The Causes and Reasons for Organizational Dysfunction and the People Factor
Organizational Dysfunction can manifest due to a variety of reasons. It can be the result of poor strategic planning and more importantly, strategic execution and implementation failing because of lack of cohesion and coordination between the team members entrusted with the task of execution.
It can be the result of a sense of atrophy due to the organizational arteries being clogged as a result of inertia and apathy. It can also be due to the lack of the senior leadership and the rank and file employees “not being on the same page” as far as coordination and communication are concerned.
A common thread that runs all these factors and causes of organizational dysfunction is the people equation wherein the human resources in the organization are failing in their duty to discharge their responsibilities.
Indeed, when the organizational parameters start failing the test of success and when different functions of the organization pull it in different directions, there is something seriously wrong about the way in which the people in the organization are interacting with each other.
The obvious solution here would be to then recruit the right people and train them according to the organizational needs and more importantly, put in place measures that would capture how much value the people are creating for the organization.
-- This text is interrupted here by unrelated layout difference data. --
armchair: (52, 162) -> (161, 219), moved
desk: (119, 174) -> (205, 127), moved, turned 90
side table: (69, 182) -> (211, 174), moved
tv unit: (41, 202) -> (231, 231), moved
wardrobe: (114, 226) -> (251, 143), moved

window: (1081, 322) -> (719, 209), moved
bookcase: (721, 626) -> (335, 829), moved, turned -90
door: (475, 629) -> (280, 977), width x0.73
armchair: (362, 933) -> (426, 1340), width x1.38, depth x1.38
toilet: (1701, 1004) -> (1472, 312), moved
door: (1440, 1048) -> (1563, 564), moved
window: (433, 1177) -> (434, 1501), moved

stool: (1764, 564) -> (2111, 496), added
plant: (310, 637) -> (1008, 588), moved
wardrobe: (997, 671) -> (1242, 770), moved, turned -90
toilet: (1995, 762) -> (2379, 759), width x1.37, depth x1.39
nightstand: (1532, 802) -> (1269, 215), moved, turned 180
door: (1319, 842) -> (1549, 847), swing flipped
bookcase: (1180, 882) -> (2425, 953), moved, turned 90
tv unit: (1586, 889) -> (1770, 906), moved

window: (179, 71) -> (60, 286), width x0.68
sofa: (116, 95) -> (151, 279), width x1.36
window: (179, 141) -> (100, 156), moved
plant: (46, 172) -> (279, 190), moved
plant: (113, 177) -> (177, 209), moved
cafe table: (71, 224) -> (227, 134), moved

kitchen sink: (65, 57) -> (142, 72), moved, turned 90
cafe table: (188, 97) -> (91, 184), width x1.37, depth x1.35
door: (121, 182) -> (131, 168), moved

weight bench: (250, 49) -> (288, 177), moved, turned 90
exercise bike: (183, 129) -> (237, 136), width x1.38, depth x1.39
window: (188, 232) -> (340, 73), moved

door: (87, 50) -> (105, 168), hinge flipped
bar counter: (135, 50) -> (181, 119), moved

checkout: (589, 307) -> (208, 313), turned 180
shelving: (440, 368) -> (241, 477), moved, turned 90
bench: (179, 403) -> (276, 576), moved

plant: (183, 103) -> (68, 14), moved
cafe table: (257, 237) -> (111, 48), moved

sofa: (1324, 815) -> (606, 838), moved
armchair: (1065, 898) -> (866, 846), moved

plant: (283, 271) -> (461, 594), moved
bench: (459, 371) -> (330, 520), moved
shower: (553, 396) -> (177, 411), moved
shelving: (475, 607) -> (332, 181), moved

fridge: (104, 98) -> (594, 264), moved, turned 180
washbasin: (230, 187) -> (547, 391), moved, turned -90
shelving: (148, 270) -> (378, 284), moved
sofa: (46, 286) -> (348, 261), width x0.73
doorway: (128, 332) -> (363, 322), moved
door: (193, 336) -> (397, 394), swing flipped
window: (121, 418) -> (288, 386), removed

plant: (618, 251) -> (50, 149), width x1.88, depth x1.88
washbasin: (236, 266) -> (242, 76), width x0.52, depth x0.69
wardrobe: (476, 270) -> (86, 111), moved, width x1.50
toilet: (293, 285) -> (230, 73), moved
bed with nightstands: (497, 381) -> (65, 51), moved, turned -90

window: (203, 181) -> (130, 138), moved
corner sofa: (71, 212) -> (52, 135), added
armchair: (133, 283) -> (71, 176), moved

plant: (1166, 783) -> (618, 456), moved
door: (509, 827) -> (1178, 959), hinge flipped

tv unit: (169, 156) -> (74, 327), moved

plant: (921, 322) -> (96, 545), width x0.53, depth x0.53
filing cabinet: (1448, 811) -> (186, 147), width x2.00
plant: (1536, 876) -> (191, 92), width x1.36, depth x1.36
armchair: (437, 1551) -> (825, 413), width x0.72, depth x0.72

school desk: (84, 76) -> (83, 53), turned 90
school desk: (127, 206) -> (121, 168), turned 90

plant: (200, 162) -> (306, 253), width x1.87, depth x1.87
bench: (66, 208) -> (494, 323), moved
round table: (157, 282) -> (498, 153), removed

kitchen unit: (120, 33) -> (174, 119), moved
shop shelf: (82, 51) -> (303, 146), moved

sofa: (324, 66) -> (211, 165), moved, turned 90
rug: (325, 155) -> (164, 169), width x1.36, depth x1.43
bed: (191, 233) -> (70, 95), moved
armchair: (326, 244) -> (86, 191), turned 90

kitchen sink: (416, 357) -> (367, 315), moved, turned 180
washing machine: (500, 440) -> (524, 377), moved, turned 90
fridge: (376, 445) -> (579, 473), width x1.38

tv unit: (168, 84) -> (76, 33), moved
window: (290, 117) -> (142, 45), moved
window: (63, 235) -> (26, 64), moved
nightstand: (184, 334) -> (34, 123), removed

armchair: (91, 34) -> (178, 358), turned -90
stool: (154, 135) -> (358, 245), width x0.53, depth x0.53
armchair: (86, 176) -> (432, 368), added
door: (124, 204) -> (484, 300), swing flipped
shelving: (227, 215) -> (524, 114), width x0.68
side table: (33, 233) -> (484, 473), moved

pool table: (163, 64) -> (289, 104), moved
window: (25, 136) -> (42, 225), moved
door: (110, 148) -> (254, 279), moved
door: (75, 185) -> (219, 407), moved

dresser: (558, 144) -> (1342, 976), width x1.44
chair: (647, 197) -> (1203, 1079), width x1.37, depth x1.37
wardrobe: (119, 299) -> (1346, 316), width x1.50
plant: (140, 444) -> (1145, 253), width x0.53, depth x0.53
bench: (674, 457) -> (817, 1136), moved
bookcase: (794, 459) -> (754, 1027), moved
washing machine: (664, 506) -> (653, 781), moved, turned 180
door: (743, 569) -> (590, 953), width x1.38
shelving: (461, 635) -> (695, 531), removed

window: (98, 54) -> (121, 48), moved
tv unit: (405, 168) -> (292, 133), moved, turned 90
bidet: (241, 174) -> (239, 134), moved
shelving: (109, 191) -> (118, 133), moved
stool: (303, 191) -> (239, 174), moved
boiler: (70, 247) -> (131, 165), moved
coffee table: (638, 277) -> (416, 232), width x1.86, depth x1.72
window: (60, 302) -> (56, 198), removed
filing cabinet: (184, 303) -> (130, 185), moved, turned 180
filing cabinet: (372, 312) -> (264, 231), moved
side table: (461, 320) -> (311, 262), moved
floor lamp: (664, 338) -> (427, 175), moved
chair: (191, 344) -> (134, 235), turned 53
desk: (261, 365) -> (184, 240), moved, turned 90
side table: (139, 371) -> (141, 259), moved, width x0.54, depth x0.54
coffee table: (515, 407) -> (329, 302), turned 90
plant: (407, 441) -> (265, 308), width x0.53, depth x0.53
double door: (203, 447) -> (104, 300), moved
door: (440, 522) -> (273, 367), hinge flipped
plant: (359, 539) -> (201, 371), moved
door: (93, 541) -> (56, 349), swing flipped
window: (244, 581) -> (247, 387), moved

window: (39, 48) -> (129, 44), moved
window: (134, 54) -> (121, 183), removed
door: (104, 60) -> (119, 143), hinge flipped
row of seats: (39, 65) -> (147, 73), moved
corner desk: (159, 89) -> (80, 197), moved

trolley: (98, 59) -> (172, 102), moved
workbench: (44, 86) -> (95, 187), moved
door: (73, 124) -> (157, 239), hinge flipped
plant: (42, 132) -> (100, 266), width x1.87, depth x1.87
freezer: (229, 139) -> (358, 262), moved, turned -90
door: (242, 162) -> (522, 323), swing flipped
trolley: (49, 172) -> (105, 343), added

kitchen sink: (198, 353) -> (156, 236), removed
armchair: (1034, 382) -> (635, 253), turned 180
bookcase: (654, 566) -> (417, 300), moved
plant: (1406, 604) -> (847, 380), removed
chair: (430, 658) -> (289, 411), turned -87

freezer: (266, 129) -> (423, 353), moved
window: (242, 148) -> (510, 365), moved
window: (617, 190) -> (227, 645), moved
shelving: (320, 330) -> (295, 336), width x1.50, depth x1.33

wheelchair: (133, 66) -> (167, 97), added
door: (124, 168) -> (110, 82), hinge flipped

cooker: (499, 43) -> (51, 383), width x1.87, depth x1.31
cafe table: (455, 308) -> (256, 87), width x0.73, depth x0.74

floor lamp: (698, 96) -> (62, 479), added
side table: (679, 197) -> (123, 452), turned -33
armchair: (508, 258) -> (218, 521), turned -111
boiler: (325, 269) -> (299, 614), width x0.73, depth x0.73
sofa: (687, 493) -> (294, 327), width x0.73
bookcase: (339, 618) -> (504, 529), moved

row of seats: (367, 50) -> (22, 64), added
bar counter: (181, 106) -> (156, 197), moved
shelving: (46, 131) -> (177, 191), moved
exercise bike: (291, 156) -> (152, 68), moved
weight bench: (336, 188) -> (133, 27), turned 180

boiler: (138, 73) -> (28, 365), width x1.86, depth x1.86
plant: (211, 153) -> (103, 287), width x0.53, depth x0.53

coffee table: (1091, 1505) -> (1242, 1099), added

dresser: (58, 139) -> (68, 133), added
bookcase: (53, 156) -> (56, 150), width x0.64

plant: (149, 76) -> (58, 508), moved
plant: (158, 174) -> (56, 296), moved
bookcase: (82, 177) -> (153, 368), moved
How the HR Function Needs to Address People Dysfunction
Thus, this calls for an HR (Human Resources) strategy that is in tune with the overall organizational objectives. To actualize such a strategy, it is important to note that the HR function and the other functions in the organization must “talk to each other” instead of operating in silos.
In addition, it is also important for the HR Strategies to be “tied into” the overall organizational goals and objectives.
How this works in practice would be first to recruit the people that are needed for such objectives and goals and then train them according to the needs of the various functions for which they have been recruited.
Also, it is important to measure how much value is being created by such resources and whether they are contributing to the organizational value creation. All these measures and steps must be data-driven, and this is where the HR Scorecard has an important role to play in tying the HR Function to the overall organizational imperatives.
Using the HR Scorecard
This means that the HR Scorecard can indeed help organizations to “hone in” on the specific instances of dysfunction wherein measures such as how much the HR Function is helping the other functions and enabling the drivers of organizational excellence are used to arrive at strategies to reduce or even eliminate organizational dysfunction.
For instance, there can be measures of how each employee in different functions are performing and whether the costs of recruitment and training are paying off.
In addition, there can be financial indicators of the usefulness or otherwise of the efficacy of the HR Function wherein the costs incurred by it are compared to the benefits that accrue to the organization.
To take an example, if the HR Function spends a Hundred Thousand Dollars on Recruitment and Training as well as Retention strategies, the benefits in terms of how much sales each employee has generated or the number of billable hours that they have worked on can be used in the HR Scorecard to tabulate and arrive at measures to reduce any dysfunction in the way the organization as a whole is performing.
Indeed, the fact that if you can measure it, it works means that the HR Scorecard provides organizations a key data-driven tool with which they can evaluate the usefulness of the HR Function to the organization.
Measuring Data Isn’t Easy, but it can be done
A common practice in this regard is the treatment of the HR Function as a Separate Cost Center wherein it operates on the basis of a Profit and Loss Principle. Thus, once the costs of the various HR activities are computed, the next step would be to measure the benefits in terms of the various parameters that have been described earlier.
It needs to be mentioned that the P&L Accounting, in this case, is not as easy or straightforward as it seems since computing the benefits and apportioning them to the costs calls for advanced data gathering and analytics based calculations.
In this context, it would be worthwhile to note that the HR Scorecard can help in this regard since it uses such measures as required under the P&L Accounting and with using software and technical tools that are part of the HR Scorecard Toolkit, organizations can have a better grip on how well the HR Function is contributing to the organization.
In short, the HR Scorecard “brings together” the organizational goals and the HR strategies so that the decision makers know what to target in case of dysfunction due to people issues.